Return all lines in the data where the string "insights" can be found.

[Stored data]
<<<<

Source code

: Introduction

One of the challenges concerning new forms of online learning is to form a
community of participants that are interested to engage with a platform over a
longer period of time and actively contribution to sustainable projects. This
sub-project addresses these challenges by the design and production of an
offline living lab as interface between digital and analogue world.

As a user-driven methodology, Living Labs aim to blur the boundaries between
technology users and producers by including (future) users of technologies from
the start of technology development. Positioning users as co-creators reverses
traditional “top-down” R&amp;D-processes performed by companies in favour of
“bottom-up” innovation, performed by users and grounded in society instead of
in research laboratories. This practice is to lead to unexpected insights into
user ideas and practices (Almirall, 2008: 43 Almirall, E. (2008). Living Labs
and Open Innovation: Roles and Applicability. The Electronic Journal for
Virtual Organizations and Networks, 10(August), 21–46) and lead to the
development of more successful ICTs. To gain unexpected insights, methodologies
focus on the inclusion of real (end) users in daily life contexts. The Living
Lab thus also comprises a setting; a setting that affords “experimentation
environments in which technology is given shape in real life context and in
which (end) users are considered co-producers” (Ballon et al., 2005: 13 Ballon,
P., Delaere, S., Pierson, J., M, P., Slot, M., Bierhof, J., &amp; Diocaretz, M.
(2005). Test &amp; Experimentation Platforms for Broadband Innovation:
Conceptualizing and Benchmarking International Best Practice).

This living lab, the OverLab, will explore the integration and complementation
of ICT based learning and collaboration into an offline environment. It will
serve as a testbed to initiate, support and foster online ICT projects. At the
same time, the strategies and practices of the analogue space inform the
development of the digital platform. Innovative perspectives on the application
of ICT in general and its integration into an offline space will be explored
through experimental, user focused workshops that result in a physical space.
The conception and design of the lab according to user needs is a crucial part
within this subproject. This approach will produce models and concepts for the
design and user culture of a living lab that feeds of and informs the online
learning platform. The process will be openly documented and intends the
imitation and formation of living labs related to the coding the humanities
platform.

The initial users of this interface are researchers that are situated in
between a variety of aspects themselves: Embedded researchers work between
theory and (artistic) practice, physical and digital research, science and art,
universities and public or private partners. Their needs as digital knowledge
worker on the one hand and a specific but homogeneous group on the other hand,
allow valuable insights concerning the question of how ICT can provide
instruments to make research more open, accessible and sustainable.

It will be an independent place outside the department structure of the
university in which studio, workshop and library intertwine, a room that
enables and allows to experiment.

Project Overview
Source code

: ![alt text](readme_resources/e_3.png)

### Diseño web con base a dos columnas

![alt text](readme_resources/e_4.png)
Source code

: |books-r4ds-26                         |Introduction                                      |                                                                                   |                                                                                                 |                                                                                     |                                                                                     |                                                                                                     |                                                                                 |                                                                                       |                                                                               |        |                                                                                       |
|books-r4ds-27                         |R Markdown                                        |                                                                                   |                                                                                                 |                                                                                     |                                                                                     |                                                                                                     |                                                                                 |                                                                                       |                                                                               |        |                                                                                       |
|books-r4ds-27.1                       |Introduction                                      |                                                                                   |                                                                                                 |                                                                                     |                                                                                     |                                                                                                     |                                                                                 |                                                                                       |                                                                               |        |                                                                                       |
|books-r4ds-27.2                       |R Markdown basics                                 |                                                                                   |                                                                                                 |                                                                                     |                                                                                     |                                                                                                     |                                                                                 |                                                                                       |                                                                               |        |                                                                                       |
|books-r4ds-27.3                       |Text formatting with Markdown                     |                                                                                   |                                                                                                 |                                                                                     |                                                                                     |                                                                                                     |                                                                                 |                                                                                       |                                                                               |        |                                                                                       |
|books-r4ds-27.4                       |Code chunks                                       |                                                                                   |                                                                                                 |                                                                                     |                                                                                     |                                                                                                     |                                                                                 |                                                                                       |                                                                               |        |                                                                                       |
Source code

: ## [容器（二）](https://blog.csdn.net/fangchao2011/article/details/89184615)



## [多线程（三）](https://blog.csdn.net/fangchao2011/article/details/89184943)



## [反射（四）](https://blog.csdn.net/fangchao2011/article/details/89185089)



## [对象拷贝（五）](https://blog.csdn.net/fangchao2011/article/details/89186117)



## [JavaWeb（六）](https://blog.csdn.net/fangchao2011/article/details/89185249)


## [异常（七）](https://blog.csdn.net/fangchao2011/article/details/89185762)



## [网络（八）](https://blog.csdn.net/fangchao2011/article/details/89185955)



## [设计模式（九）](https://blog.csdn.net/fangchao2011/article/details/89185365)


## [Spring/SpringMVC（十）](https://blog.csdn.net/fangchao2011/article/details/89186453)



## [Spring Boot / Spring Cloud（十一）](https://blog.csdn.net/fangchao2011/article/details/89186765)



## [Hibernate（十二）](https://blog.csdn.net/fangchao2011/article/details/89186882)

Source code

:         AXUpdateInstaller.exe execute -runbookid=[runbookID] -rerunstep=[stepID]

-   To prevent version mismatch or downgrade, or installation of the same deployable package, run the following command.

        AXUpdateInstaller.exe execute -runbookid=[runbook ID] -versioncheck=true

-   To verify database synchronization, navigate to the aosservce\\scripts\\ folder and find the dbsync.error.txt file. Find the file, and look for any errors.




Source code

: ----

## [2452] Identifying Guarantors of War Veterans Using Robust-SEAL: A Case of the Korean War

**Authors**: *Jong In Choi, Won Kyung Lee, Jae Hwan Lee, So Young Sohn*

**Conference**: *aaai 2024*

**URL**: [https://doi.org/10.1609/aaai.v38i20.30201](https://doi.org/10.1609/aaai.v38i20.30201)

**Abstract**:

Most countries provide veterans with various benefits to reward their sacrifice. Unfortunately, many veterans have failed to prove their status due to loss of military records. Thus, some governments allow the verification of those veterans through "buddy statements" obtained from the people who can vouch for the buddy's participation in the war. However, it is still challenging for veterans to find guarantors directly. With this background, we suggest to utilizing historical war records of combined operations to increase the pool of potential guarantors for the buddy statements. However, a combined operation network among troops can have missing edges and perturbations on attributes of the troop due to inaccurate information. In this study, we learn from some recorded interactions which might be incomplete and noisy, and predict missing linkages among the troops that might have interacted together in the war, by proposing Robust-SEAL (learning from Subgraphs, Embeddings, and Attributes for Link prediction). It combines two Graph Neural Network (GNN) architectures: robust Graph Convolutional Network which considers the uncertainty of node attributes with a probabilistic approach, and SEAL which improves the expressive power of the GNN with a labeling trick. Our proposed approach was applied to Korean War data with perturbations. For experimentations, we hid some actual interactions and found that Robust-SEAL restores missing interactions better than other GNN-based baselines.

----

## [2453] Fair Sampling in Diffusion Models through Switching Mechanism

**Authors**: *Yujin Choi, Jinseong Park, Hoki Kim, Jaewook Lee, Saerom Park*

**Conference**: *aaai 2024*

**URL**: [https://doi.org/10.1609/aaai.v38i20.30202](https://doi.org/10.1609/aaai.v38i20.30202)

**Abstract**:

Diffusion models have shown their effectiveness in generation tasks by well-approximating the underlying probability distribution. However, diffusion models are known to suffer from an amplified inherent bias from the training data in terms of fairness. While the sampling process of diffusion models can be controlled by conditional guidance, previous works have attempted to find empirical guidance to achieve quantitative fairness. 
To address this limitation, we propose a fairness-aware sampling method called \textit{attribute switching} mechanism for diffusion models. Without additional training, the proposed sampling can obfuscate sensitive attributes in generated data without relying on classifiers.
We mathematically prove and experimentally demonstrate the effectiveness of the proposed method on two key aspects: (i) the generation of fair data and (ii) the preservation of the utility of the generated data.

>>>>

Result below:
in research laboratories. This practice is to lead to unexpected insights into
development of more successful ICTs. To gain unexpected insights, methodologies
allow valuable insights concerning the question of how ICT can provide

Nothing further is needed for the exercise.